Don’t eat processed food
People will have a ready-meal from Waitrose and say, “I’m busy.” Then they’ll say poor people should just stop buying fishfingers: “But I can go to M&S and buy my haddock goujons, that’s not bad for me, is it?”
This article, a compilation of research, is brilliant. One caveat, and we discussed this on Facebook,: the problem with hypertrophy materials is that very few athletes need it. But, it is usually the tail that wags the dog in the weightroom. YES, as you age you need to really focus on it, but for sports…probably never in many games and sports.
· Low volume approaches do build muscle. Performing less than 5 weekly sets per muscle produced an average gain of 5.4%. So if you have a busy schedule and can’t spend hours at the gym, you can rest assured lower volume training will suffice for muscle growth.
· However, higher volume approaches (minimum of 10 weekly sets per muscle) seem to be better if you’re wanting to maximise muscle growth. The higher volume studies (10+ sets) showed double the gains as performing less than 5 weekly sets per muscle (9.8% vs 5.4%).
· It’s not black or white: You should have periods of high volume training and periods of low volume training. Example: 4-6 weeks of building up volume and then 2-3 weeks of reduced volume.
· “Volume Threshold”: Everyone has an individual volume threshold – you should do enough so you’re progressing but not so much you risk injury or burning out. Build up your volume ‘capacity’ over time.
· The more advanced you become the more volume you’re going to need to continue eliciting growth.
This point from this article was so “perfect,” I would offer this up for almost any decision you make it life. Try a summer school or summer camp at a college you want to go to. Spend time in a “field” before you take ten years being qualified to do it. Or, like I did, go to an Olympic lifting meet and see what it is all about before learning it. If you are lucky you will meet Dick Notmeyer.

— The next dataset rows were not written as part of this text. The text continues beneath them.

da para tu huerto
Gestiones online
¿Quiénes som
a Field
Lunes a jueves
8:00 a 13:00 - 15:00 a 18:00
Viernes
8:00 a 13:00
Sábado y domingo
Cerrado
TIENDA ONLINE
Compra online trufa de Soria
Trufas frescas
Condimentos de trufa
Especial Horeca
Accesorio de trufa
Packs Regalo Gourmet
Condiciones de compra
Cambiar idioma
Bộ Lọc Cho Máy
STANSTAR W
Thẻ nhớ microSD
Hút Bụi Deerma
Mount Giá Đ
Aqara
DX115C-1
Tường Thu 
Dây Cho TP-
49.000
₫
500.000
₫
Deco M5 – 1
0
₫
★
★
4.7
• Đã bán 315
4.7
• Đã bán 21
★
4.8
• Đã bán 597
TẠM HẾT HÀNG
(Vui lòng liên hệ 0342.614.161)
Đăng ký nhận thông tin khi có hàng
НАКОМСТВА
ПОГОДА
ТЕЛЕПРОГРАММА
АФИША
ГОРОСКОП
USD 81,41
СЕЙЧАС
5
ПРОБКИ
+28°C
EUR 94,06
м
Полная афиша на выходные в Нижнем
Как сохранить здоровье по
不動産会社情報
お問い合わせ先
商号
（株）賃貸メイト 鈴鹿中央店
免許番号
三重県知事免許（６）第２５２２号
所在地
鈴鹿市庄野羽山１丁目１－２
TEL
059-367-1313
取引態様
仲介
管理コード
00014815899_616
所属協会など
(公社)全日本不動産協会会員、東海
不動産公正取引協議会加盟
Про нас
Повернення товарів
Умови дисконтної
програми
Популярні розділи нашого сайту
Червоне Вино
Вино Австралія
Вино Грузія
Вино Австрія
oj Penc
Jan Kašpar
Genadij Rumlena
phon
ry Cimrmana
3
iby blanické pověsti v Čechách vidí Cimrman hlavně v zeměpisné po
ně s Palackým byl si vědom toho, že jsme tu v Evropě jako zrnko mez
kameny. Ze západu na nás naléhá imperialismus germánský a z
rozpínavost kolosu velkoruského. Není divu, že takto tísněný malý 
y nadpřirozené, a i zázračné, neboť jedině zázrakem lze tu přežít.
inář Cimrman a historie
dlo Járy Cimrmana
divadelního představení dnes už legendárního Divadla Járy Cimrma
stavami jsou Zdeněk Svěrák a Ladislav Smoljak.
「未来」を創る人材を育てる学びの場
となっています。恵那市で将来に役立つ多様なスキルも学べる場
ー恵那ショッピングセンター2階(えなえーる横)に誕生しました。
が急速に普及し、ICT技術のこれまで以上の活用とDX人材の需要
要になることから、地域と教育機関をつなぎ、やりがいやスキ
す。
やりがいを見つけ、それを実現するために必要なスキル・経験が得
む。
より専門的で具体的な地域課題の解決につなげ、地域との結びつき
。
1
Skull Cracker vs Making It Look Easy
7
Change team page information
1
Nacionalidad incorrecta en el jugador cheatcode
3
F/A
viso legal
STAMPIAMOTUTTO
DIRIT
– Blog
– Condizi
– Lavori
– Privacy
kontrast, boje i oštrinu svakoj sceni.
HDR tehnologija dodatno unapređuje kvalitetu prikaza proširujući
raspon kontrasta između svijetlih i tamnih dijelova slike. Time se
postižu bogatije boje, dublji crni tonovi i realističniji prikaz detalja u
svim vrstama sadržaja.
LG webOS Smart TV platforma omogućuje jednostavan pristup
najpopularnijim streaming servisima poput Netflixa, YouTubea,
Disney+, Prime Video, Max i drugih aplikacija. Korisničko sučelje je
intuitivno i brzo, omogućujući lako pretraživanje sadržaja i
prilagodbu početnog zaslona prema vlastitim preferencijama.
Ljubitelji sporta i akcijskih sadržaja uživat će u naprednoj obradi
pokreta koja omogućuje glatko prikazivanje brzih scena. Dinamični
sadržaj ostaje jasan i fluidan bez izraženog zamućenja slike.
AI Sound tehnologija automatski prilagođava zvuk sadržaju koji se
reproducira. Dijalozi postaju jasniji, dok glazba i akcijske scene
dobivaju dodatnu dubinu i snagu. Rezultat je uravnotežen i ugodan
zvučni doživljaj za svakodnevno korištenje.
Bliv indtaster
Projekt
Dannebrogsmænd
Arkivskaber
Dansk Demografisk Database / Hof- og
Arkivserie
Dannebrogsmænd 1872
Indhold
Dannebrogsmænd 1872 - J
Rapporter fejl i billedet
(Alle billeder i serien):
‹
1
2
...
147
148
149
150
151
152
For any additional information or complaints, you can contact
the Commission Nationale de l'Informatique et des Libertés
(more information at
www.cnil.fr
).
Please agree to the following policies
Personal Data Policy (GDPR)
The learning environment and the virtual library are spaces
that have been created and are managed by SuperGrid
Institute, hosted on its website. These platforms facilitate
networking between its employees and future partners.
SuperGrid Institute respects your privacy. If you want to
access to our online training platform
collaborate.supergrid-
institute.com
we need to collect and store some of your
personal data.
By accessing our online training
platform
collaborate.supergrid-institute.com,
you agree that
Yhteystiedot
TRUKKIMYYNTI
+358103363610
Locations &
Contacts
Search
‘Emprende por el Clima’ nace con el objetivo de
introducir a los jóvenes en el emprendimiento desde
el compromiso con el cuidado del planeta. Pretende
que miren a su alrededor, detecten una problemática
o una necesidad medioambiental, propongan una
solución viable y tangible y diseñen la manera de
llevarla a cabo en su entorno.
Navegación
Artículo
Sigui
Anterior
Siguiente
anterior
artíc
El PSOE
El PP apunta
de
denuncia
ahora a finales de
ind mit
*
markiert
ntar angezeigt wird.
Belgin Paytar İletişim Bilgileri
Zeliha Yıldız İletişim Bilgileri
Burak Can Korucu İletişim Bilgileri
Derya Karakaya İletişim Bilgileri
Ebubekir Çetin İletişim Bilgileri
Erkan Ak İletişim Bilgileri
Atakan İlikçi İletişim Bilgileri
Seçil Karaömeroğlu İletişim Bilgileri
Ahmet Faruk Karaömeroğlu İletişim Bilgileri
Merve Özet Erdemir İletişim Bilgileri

Assuming you have some vacation time saved up, consider using it to do a sort of retirement dress rehearsal. Take a couple of weeks off work and spend that time doing the kinds of activities you plan to do once you retire. If you have a fabulous time, then you know you’re on the right track. On the other hand, if you’re bored out of your mind by the end of the week, you should seriously reconsider how you intend to spend the rest of your life. Maybe you should delay retirement a bit — or perhaps moving to Europe would be a good idea after all?
This is just a short piece from Brian Oldfield’s site. We toasted him several times this weekend. I always found this plan interesting. He didn’t keep a lot of things, but this is still fun to study.
This article is well written and makes a lot of good points about the sport of Olympic lifting. O lifting had a chance to clean up, but it can’t.
Many of you are getting angry as you read this because of the very clear fact that we’re not the only Olympic sport with a drug problem. Why is the IOC talking about kicking us out, but not sports like track and field or cycling? Both of these sports have a ton of athletes getting popped, just like us. So why are we getting hammered? There are a lot of answers to these questions, but the biggest one…as always…is money. I’m not going to do a detailed explanation of global sport politics in this article, but you can have faith in the understanding that much of these decisions are financially based.
Some of you are saying, “Screw the Olympics! Let them kick us out! We don’t need them!”
Trust me…we want to stay in the Olympics. Yes, the sport would survive if we got dropped. But it would be a blow that would cause the kind of damage we’d never fully recover from. Sometimes it’s easy to forget how fantastically special the Olympics are, and how much it does for our sport to be included.
As I was finishing up today, I got a ping that told me this article went live. I have a small piece in this compilation.
In the next few days, I will catch up on sleep and time zones and until then, let’s keep on lifting and learning.